Helen Chesnut’s Garden Notes: Pulling horsetail weeds encourages new growth

Dear Helen: I’ve been pulling up horsetail plants on my property and putting them on the compost. When I mentioned this to gardening friends, I was told that, because the plants extract heavy metals from the soil, they are harmful additions to a compost heap. Is this true?

H.M.

It is true that horsetail has been used to help remediate soils polluted by heavy metals. The plants’ extensive and incredibly deep roots are efficient at drawing metals from the soil. The amount of heavy metal in the plants will depend on how much is in the soil. The highest levels are found in areas where the metals have been mined.

I doubt that the soil in most home gardens will be heavily laden with dangerous metals, but if this is a concern the history of the land could be looked into. In benign soils, the plants extract and hold minerals that are useful additions to a compost.

Personally, because this is such an aggressive weed, I would treat the stems before composting them. Either soak them in bins of water for a week or lay them out in the sun on plastic sheeting to dry thoroughly.

Your email indicates that you don’t mind the horsetail on your property. Most gardeners regard the plants as pernicious weeds, almost impossible to control. Should you wish at some point to begin curtailing their spread, refrain from pulling the plants up or digging them. These actions prompt underground nodes of growth to sprout new plants.

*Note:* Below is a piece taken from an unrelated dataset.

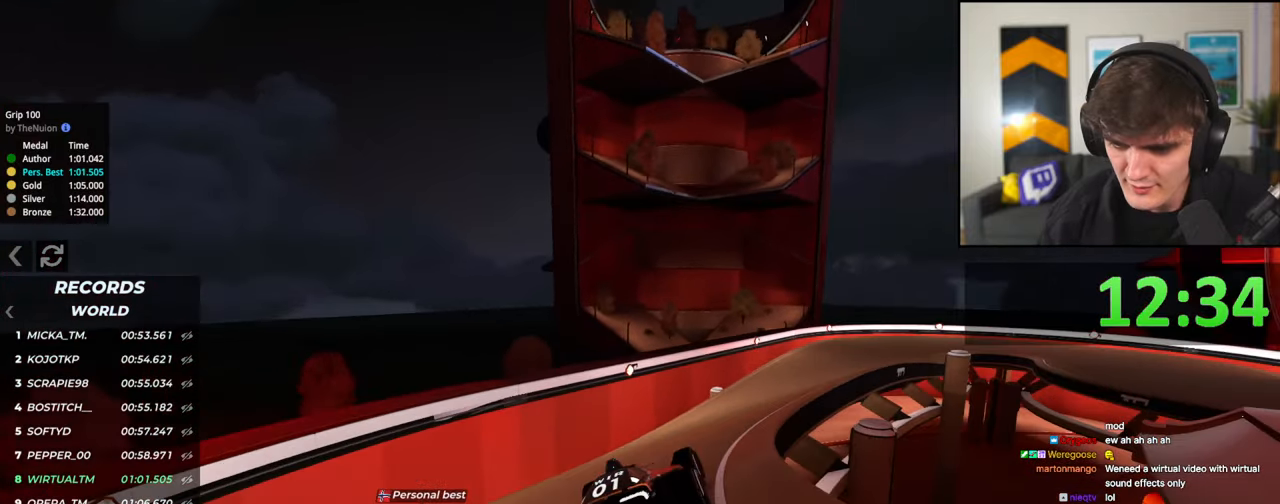
{"keys": ["left", "up"], "events": [[17, "right", "down"], [100, "right", "up"], [200, "right", "down"], [283, "right", "up"], [433, "left", "down"]]}
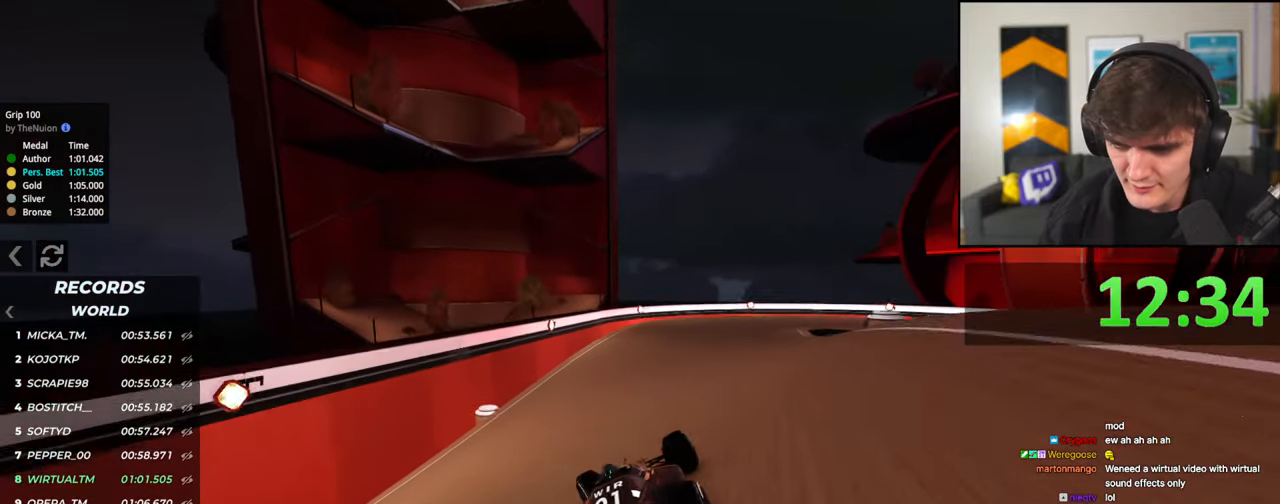
{"keys": ["right", "up"], "events": [[17, "left", "up"], [250, "right", "down"], [350, "right", "up"], [400, "right", "down"]]}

A preferred control is to keep cutting the stems to the ground, beginning with the leafless, spore-bearing spring stems. Cut them before they can form and spread spores, which can germinate in moist soils. Then cut down the leafy stems that follow. Continued cutting will gradually weaken the roots.

If it suits the situation, an early summer cutting could be followed by covering the area with thick black plastic for a year. If you don’t like using plastic, another option is to cover a horsetail-denuded area with cardboard thick enough to hold together well for at least a year. Top it up with layers of newspaper if you wish. Then cover with a thick mulching material.

Dear Helen: In the last few years an Italian prune plum tree in my yard has produced only around 20 plums each year. The tree is an old one, dating back to the 1960s I think. I would be sad to lose the tree, but I fear it is in decline. What can I do?

P.C.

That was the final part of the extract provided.